La construction de partenariats là où il y avait des murs, est évidente, mais c’est une évidence difficile à mettre en oeuvre. L’Europe peine à définir collectivement sa politique à l’égard de l’ancienne puissance régionale tutélaire, l’ancienne URSS, la Russie. Il convient, en effet, de ne pas creuser de nouveaux fossés d’incompréhension, porteurs d’antagonismes. La Moldavie est frontalière de l’Union – car frontalière de la Roumanie –, mais aussi de l’Ukraine, qui traverse un moment particulièrement difficile de sa jeune histoire d’État pleinement indépendant.
Aux confins de la Moldavie et de l’Ukraine, la Transnistrie, cela a été rappelé, sur la rive gauche du Dniestr, est peuplée majoritairement de Russes. Les autorités locales veulent s’unir à la Russie, et le conflit militaire ouvert en 1991-1992 a dérivé en contentieux diplomatique toujours non résolu. L’Union européenne a entrepris de favoriser un dialogue. Une mission d’observation a été déployée en Transnistrie, en concertation avec les trois pays concernés – la Moldavie, la Russie et l’Ukraine. Un Partenariat dit « oriental » d’association économique a été proposé à la Moldavie, comme à cinq autres pays des confins européens et russes. Cette voie relève du réalisme et de la sagesse diplomatique. Il est difficilement envisageable, aujourd’hui, d’aller au-delà et d’offrir à la Moldavie, comme aux autres partenaires orientaux, une adhésion pleine et entière, cela a été rappelé.
Tout cela me conduit, madame la secrétaire d’État, à vous demander quelques éclaircissements sur le devenir de ces accords d’association. La Russie, de toute évidence, a interprété la démarche de l’Union européenne comme une initiative agressive visant à réduire son influence en Europe orientale et dans le Caucase.

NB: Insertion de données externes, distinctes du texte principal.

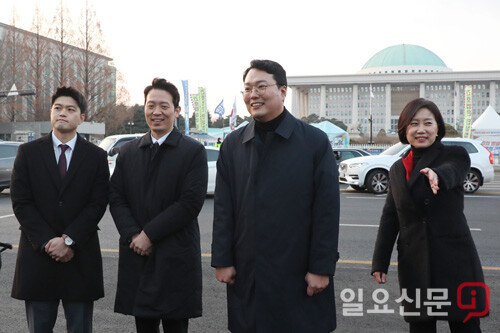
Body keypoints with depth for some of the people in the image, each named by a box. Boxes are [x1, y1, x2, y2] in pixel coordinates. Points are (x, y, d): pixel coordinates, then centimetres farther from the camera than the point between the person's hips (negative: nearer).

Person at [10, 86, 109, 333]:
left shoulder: (96, 157, 4)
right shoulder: (28, 152, 5)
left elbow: (98, 204, -3)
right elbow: (21, 202, -2)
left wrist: (68, 240, -13)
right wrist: (47, 242, -11)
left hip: (81, 257, 0)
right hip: (38, 256, 1)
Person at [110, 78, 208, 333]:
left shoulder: (194, 152, -2)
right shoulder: (127, 152, 12)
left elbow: (191, 203, -11)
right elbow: (116, 198, 7)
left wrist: (150, 234, -13)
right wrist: (132, 235, -9)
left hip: (176, 258, -4)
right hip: (137, 257, 4)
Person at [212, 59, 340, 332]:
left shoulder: (315, 141, -3)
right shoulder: (232, 145, 7)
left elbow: (327, 211, -5)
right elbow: (223, 209, 6)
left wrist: (322, 268, -8)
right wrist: (222, 261, 2)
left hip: (299, 275, -2)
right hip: (246, 275, 3)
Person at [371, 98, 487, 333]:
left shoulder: (454, 155, -1)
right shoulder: (397, 169, 11)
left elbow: (451, 172, -27)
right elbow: (389, 218, 12)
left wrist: (436, 174, -50)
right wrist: (380, 262, 6)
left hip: (455, 260, -3)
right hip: (414, 264, 4)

L’interprétation est sans doute excessive et erronée. Malgré tout, elle est la traduction d’un grand vide diplomatique. L’Union européenne a-t-elle, madame la secrétaire d’État, une approche positive de sa relation avec la Russie ? Les initiatives prises depuis plusieurs mois par la France et l’Allemagne sur le dossier ukrainien sont les bienvenues. Paris et Berlin n’ont-ils pas agi en urgence pour pallier une carence collective européenne ? Il n’y aura pas d’équilibre européen conforme au double esprit qui nous tient à coeur, celui du partenariat et de la paix, sans définition d’une architecture diplomatique collective. Celle-ci, bien entendu, comprend tous les pays membres de l’Union européenne, les pays du partenariat oriental – donc la Moldavie – mais aussi, sous une forme mutuellement acceptée, la Russie. Je souhaiterais, madame la secrétaire d’État, avoir votre sentiment, et donc celui du Gouvernement, sur ce sujet.
Je souhaiterais enfin rappeler ici que le lien nouveau qui va unir un peu plus la Moldavie à l’Union européenne est un lien du coeur, un lien particulier avec la famille francophone. Ce traité devrait nous permettre de renforcer une connivence linguistique que j’ai moi-même pu vérifier à l’occasion d’une réunion de l’Assemblée parlementaire de la francophonie à Chiinau, il y a deux ans. Le français est un élément constitutif de l’identité moldave, un élément choisi volontairement. La France a donc une responsabilité d’autant plus grande à l’égard de ce pays et de son processus de rapprochement avec l’Union européenne. Ce sera là ma dernière question, madame la secrétaire d’État : compte tenu de cette amitié et de ces liens consentis, la France va-t-elle accompagner de façon active le processus d’association de la Moldavie avec l’Union européenne ?
Quoi qu’il en soit, madame la secrétaire d’État, le groupe SRC considère que ce traité doit être adopté pour les raisons que j’ai signalées. Il le votera donc à l’issue de nos débats.